We popped open the case (doesn't have any kind of indicator) and found a 1.5TB Caviar Green EARS drive. Took the drive out, and today we put the drive into an enclosure I had sitting around and tried putting that into the computer. Took a while (like two minutes), but the drive was detected, and so was the ATA/ATAPI bridge, but it shows up as an unallocated disk. Device manager picks up the drive and the enclosure properly, but does not assign a drive letter to the disk. Safely Remove Hardware just sees the ATA/ATAPI bridge.

What we would like to do is recover the data that is stored on the disk, then reformat the disk and put the data back on. It's only got about 200MB worth of photos. He was intending to back it up but never got around to it.

From my understanding, EARS drives are a bit... different to work with, mostly because of the 4KB sector sizes. So I'm not certain that just any data recovery tool will work. But since the drive is detected, the battle is probably half complete.

I had him try PC Recovery for now. Any other tools to recommend?

kureshii:
The usual data recovery tools should work. Though the EARS drives use 4k sectors internally, the firmware only exposes 512B sectors to the OS, so they effectively are 512B-sector drives as far as the OS is concerned. ‘True’ 4k-sector drives won’t be out in the market so soon, at least not until proper 4k-sector support is widespread in all major OSes.

The only concern is decreased write performance due to unaligned sectors, but this does not affect basic hard drive operation. Your usual data recovery tools should work just as well on EARS as on the older EADS drives.

Freedom Kira:
Awesome, thanks.

He's been running some odd HDD tools. The latest one he's trying gave him a slew of read errors (pretty much every sector).

He's insisting on replacing the controller board, even though I'm quite certain it's fine, despite the errors.
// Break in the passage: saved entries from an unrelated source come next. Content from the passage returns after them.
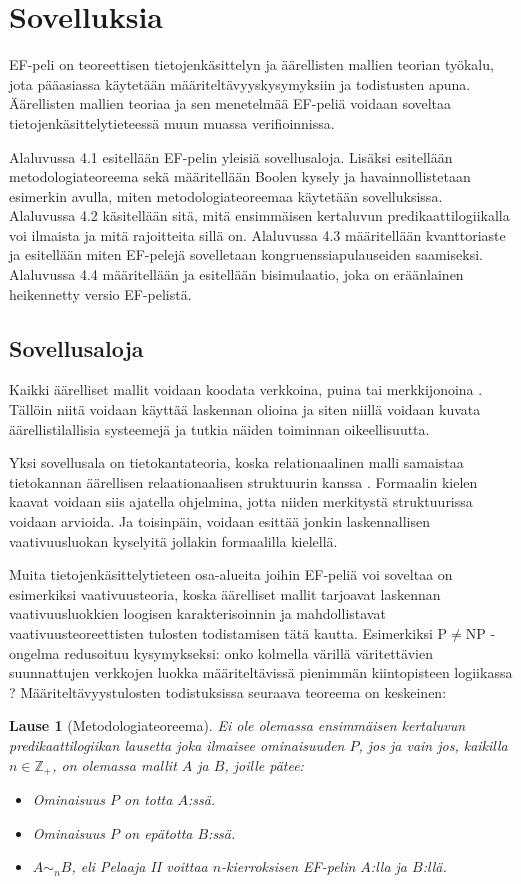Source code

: \documentclass[finnish]{tktltiki2}
\newtheorem{lau}{Lause}
\theoremstyle{definition}
\theoremstyle{remark}
\begin{document}
\section{Sovelluksia}
EF-peli on teoreettisen tietojenkäsittelyn ja äärellisten mallien teorian työkalu, jota pääasiassa käytetään määriteltävyyskysymyksiin ja todistusten apuna. Äärellisten mallien teoriaa ja sen menetelmää EF-peliä voidaan soveltaa tietojenkäsittelytieteessä muun muassa verifioinnissa. 

Alaluvussa 4.1 esitellään EF-pelin yleisiä sovellusaloja. Lisäksi esitellään metodologiateoreema sekä määritellään Boolen kysely ja havainnollistetaan esimerkin avulla, miten metodologiateoreemaa käytetään sovelluksissa. Alaluvussa 4.2 käsitellään sitä, mitä ensimmäisen kertaluvun predikaattilogiikalla voi ilmaista ja mitä rajoitteita sillä on. Alaluvussa 4.3 määritellään kvanttoriaste ja esitellään miten EF-pelejä sovelletaan kongruenssiapulauseiden saamiseksi. Alaluvussa 4.4 määritellään ja esitellään bisimulaatio, joka on eräänlainen heikennetty versio EF-pelistä.

\subsection{Sovellusaloja}
Kaikki äärelliset mallit voidaan koodata verkkoina, puina tai merkkijonoina \cite{Ebb99}. Tällöin niitä voidaan käyttää laskennan olioina ja siten niillä voidaan kuvata äärellistilallisia systeemejä ja tutkia näiden toiminnan oikeellisuutta. 

Yksi sovellusala on tietokantateoria, koska relationaalinen malli samaistaa tietokannan äärellisen relaationaalisen struktuurin kanssa \cite{Luo10}. Formaalin kielen kaavat voidaan siis ajatella ohjelmina, jotta niiden merkitystä struktuurissa voidaan arvioida. Ja toisinpäin, voidaan esittää jonkin laskennallisen vaativuusluokan kyselyitä jollakin formaalilla kielellä.

Muita tietojenkäsittelytieteen osa-alueita joihin EF-peliä voi soveltaa on esimerkiksi vaativuusteoria, koska äärelliset mallit tarjoavat laskennan vaativuusluokkien loogisen karakterisoinnin ja mahdollistavat vaativuusteoreettisten tulosten todistamisen tätä kautta. Esimerkiksi $\mathrm{P} \neq \mathrm{NP}$ -ongelma redusoituu kysymykseksi: onko kolmella värillä väritettävien suunnattujen verkkojen luokka määriteltävissä pienimmän kiintopisteen logiikassa \cite{Imm86}? Määriteltävyystulosten todistuksissa seuraava teoreema on keskeinen:

\begin{lau}[Metodologiateoreema]
Ei ole olemassa ensimmäisen kertaluvun predikaattilogiikan lausetta joka ilmaisee ominaisuuden $P$, jos ja vain jos, kaikilla $n \in \mathbb{Z}_+$, on olemassa mallit $A$ ja $B$, joille pätee:
\begin{itemize}
\item Ominaisuus $P$ on totta $A$:ssä.
\item Ominaisuus $P$ on epätotta $B$:ssä.
\item $A \sim_n B$, eli Pelaaja II voittaa $n$-kierroksisen EF-pelin $A$:lla ja $B$:llä.
\end{itemize}
\end{lau}
\end{document}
Edit: Knowing all that, do you reckon a dd would work?

datora:
.
If I were trying such recovery/maintenance, I'd probably mount the HDD directly into a PC, rather than an external enclosure.  By preference, I'd try to use a PC with the identical operating system as was originally used to format the drive.  Given it's a large modern drive, I'd also strongly consider Win7 in 64-bit, although a modern linux system might well have good options.  Most of them have live CDs these days, so you can burn an ISO to CD, boot off it and see if you've got the tools that'll read the drive ... and, again, maybe better luck if the HDD is directly mounted into the PC.

I used to rely heavily on restoration.  It's a bit dated by today's standards, but I've used it on Win 95/98/ME/NT/2K/XP in the past and pulled all sorts of amazing stuff from drives.

Might not hurt to contact Western Digital support.  They've been pretty responsive to me in the past when they find out I am a product owner that has purchased a number of their products over the years.  They might have downloadable recovery tools available.


[ oh EDIT:  Replacing the controller board is a last-ditch, Hail Mary tactic that usually ends up destroying the drive beyond all hope of recovery or future use.  It should be reserved for a last-ditch, Hail Mary attempt after EVERYTHING ELSE has completely failed. ]

Freedom Kira:

--- Quote from: datora on June 14, 2011, 08:08:12 PM ---[ oh EDIT:  Replacing the controller board is a last-ditch, Hail Mary tactic that usually ends up destroying the drive beyond all hope of recovery or future use.  It should be reserved for a last-ditch, Hail Mary attempt after EVERYTHING ELSE has completely failed. ]

--- End quote ---

I tried to tell him that myself, but... >.>

Edit: He said he tried the demo version of R-Studio and got a ton of read errors there as well. I've been recommending him programs that were mentioned in this thread, which I created last year.